-------- Material supplied --------

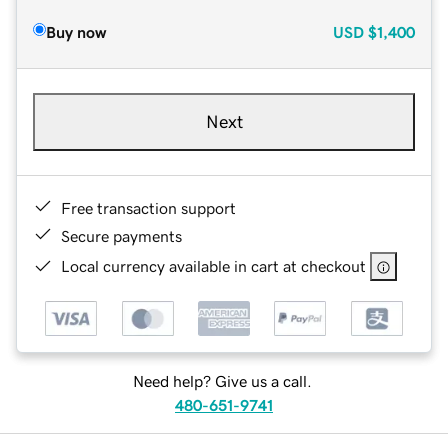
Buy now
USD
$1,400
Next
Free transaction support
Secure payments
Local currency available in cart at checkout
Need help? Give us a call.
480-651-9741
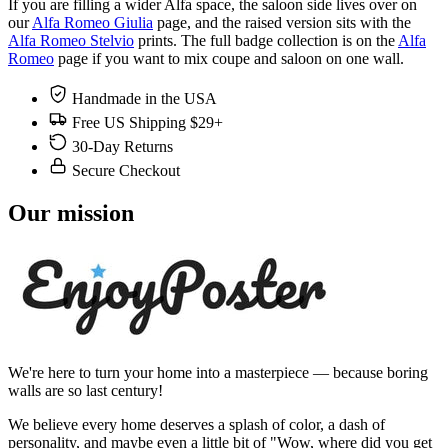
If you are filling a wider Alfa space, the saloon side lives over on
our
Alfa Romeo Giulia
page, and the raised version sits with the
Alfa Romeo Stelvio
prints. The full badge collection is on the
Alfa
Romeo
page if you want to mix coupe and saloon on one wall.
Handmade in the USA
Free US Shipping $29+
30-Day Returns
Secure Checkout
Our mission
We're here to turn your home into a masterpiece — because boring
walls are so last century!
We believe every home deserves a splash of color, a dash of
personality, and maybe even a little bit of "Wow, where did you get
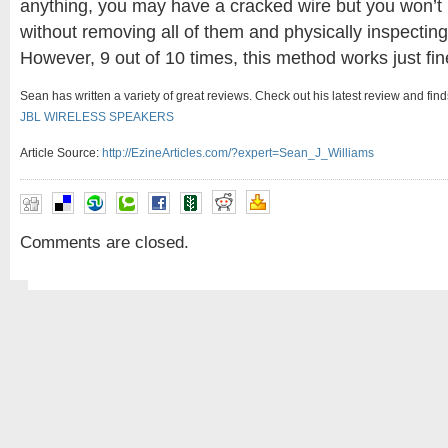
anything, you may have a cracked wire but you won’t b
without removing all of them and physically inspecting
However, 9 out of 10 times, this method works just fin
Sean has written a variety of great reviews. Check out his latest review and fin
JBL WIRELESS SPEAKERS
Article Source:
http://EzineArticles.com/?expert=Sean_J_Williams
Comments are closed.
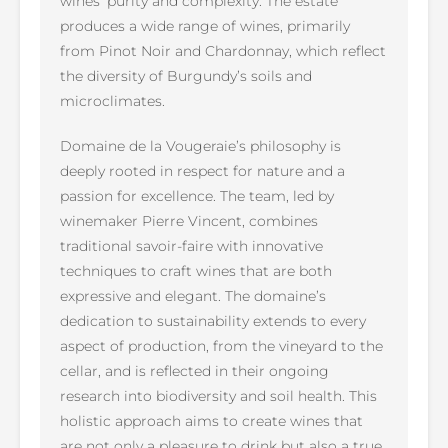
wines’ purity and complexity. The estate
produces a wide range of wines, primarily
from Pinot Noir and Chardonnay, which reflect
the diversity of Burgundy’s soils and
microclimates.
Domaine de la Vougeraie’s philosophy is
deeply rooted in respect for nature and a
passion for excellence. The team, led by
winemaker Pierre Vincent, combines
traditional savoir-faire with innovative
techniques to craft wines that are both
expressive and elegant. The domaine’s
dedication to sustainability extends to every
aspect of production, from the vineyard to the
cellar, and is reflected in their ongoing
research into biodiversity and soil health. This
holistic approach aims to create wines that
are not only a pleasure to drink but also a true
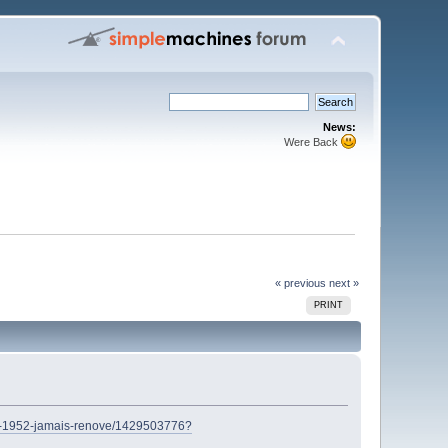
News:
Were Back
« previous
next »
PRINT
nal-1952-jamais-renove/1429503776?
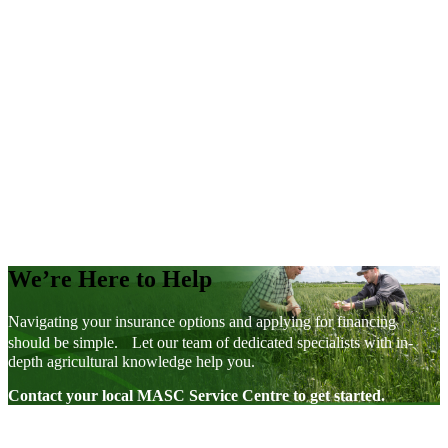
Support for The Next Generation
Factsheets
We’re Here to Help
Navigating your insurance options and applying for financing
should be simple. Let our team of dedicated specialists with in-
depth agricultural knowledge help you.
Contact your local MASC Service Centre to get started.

--------

- [Aim of the task] Copy out the listing above word for word, starting with the line that contains "If you are filling" and going on through the end of the listing. Leave out the pictures.

- [Written response]
If you are filling a wider Alfa space, the saloon side lives over on
our
Alfa Romeo Giulia
page, and the raised version sits with the
Alfa Romeo Stelvio
prints. The full badge collection is on the
Alfa
Romeo
page if you want to mix coupe and saloon on one wall.
Handmade in the USA
Free US Shipping $29+
30-Day Returns
Secure Checkout
Our mission
We're here to turn your home into a masterpiece — because boring
walls are so last century!
We believe every home deserves a splash of color, a dash of
personality, and maybe even a little bit of "Wow, where did you get
anything, you may have a cracked wire but you won’t b
without removing all of them and physically inspecting
However, 9 out of 10 times, this method works just fin
Sean has written a variety of great reviews. Check out his latest review and fin
JBL WIRELESS SPEAKERS
Article Source:
http://EzineArticles.com/?expert=Sean_J_Williams
Comments are closed.
wines’ purity and complexity. The estate
produces a wide range of wines, primarily
from Pinot Noir and Chardonnay, which reflect
the diversity of Burgundy’s soils and
microclimates.
Domaine de la Vougeraie’s philosophy is
deeply rooted in respect for nature and a
passion for excellence. The team, led by
winemaker Pierre Vincent, combines
traditional savoir-faire with innovative
techniques to craft wines that are both
expressive and elegant. The domaine’s
dedication to sustainability extends to every
aspect of production, from the vineyard to the
cellar, and is reflected in their ongoing
research into biodiversity and soil health. This
holistic approach aims to create wines that
are not only a pleasure to drink but also a true
News:
Were Back
« previous
next »
PRINT
nal-1952-jamais-renove/1429503776?
Support for The Next Generation
Factsheets
We’re Here to Help
Navigating your insurance options and applying for financing
should be simple. Let our team of dedicated specialists with in-
depth agricultural knowledge help you.
Contact your local MASC Service Centre to get started.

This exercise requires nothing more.